Consider yourself lucky really. New MV Agusta's are shipped with a new battery that's so bad that they often fail within a month of the bike being delivered to the customer.
Look on the MV forums for owners belly aching about how their "italian exotica" (which is easily outrun by any RR in rain mode) won't start and how they expect so much better with how much they paid. Should have bought an RR. Cheaper faster and better built.
The original battery in my 2014 is fine. It's a street bike so I don't mind carrying the lead weight. I have to say the MV battery is safer. It prevents the bike from starting all together and prevents the issue from happening in the first place.
lol, but I would be dead or very hurt if I did not save it on the street. Or even worse if it happened on the track. I'm gonna contact BMW dealership to see what they have to say about this. @sro I believe you, I called BT before I saw your reply. Looks like Battery Tender is the way to go. I agree low voltage protection is nice to have, but won't affect me as much.

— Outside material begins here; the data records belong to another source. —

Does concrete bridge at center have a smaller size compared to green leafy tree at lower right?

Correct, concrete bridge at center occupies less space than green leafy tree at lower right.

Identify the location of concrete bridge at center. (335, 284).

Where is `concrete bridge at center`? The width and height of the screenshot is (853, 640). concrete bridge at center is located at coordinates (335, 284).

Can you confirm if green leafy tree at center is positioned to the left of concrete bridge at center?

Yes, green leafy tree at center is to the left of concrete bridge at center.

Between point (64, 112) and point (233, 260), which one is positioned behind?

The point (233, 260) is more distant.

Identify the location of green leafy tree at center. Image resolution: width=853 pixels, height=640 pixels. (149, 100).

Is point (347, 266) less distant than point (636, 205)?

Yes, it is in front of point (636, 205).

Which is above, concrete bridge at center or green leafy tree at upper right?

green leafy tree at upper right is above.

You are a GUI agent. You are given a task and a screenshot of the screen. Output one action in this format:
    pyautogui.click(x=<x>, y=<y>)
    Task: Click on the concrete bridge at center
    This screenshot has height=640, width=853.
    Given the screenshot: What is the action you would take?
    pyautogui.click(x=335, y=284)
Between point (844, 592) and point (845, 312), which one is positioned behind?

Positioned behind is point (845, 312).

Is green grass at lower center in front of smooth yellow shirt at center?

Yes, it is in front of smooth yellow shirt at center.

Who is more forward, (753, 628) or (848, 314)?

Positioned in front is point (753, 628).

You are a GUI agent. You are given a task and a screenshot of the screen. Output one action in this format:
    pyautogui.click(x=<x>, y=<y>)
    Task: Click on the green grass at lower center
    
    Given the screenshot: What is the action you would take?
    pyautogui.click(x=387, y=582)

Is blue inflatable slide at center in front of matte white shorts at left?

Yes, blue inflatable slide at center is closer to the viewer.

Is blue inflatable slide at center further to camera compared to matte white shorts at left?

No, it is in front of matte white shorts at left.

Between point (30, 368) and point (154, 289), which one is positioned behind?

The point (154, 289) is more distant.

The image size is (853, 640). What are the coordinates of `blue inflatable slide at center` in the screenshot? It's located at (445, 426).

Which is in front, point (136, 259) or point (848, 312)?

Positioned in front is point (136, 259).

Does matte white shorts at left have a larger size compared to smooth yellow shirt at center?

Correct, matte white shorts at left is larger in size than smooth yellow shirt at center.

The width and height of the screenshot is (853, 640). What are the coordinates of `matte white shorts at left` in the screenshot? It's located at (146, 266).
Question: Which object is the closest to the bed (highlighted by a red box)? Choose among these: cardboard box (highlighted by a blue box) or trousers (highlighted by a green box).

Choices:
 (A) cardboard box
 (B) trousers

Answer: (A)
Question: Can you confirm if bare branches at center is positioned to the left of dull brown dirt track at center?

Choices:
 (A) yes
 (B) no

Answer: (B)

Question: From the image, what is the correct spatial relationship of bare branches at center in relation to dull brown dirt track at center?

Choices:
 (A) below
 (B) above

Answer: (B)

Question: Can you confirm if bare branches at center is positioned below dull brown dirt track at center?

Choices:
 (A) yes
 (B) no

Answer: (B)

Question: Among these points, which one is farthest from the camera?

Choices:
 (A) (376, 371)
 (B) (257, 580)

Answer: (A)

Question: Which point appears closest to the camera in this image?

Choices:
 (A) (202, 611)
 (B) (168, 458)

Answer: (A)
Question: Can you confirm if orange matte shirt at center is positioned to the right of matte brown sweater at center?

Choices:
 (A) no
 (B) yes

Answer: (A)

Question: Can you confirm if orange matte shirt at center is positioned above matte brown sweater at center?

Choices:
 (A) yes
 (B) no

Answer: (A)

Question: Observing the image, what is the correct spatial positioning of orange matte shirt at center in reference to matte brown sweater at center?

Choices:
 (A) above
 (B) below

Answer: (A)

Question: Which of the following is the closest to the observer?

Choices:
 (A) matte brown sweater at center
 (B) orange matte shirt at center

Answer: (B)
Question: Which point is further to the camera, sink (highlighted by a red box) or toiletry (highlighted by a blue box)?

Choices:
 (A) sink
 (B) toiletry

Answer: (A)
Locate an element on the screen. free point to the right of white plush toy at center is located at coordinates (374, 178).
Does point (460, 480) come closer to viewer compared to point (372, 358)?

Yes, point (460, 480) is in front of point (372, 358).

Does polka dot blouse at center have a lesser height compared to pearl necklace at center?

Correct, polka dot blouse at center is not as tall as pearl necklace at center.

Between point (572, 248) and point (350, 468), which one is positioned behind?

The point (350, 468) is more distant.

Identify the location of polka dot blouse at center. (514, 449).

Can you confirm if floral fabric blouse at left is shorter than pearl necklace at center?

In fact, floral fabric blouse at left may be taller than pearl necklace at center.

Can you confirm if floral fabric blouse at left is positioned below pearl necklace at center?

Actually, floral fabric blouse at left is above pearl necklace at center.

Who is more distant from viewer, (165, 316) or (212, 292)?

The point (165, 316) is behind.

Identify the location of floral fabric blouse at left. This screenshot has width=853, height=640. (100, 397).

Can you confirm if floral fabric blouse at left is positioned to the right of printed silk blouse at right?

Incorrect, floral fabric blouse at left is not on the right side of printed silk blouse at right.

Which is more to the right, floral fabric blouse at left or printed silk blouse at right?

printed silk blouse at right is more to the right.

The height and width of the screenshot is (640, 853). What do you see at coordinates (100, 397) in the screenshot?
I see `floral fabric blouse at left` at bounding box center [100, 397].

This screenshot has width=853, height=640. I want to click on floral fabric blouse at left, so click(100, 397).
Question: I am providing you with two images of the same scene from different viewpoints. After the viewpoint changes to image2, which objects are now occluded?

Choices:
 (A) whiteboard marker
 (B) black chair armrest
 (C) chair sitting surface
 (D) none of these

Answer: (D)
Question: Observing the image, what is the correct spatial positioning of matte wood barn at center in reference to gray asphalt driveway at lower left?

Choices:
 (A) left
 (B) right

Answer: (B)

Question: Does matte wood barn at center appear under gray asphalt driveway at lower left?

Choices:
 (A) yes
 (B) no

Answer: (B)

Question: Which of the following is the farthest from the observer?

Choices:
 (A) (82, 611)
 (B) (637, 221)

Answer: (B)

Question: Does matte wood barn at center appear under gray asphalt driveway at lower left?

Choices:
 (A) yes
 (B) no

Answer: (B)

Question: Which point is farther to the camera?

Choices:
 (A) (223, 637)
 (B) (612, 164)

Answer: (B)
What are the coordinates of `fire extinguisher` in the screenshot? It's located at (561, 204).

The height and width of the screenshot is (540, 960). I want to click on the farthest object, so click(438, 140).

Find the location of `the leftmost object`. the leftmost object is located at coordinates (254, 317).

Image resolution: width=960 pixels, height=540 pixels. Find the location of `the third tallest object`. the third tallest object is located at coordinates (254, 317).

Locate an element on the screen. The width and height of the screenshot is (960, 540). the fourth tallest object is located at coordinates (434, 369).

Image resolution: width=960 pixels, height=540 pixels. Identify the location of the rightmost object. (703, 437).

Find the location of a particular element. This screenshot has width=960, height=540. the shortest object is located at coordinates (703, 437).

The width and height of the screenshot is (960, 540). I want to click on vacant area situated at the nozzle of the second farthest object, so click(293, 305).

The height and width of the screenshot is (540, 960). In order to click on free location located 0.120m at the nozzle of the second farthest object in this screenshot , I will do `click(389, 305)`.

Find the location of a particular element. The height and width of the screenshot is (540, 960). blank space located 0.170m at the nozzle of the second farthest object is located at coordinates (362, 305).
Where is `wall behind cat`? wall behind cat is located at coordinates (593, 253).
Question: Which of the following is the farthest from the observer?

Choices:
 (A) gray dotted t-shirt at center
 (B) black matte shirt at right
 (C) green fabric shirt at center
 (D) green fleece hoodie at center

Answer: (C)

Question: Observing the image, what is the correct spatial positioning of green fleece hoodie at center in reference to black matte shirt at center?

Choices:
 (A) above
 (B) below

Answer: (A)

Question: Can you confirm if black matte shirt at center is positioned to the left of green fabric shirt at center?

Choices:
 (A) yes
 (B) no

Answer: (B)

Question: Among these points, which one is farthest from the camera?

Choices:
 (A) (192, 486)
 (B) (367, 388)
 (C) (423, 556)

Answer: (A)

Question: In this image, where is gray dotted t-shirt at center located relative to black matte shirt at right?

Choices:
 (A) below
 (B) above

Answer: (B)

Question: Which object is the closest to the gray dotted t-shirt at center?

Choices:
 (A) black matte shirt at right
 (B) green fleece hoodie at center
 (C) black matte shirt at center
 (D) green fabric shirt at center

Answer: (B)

On the flip side of that it was a good learning experience. I won't buy another lithium battery without low voltage protection. Only took me 3 times to finally figure that out.
I spoke to service manager at my dealership. He said there is only one case in the shop with terminals failing. It's covered under warranty but needs to be filed under battery malfunction not just cracked terminal. He said the spacer on top of the battery that most likely causes it to move and crack terminals. He does not know why the battery is allowed to move around and why BMW did not secure it in place.
He said lithium is fine only on RR. Most other BMW bikes (r nine, GS, XR, etc...) have issues with lithium and suggested not using such battery on those bigger bikes. He reused to recommend a specific lithium battery brand because it's not approved by BMW. But it won't void warranty if I bought one. I'm going to get my dashboard replaced, I asked him to keep a spare battery for me in case I did not get a lithium one.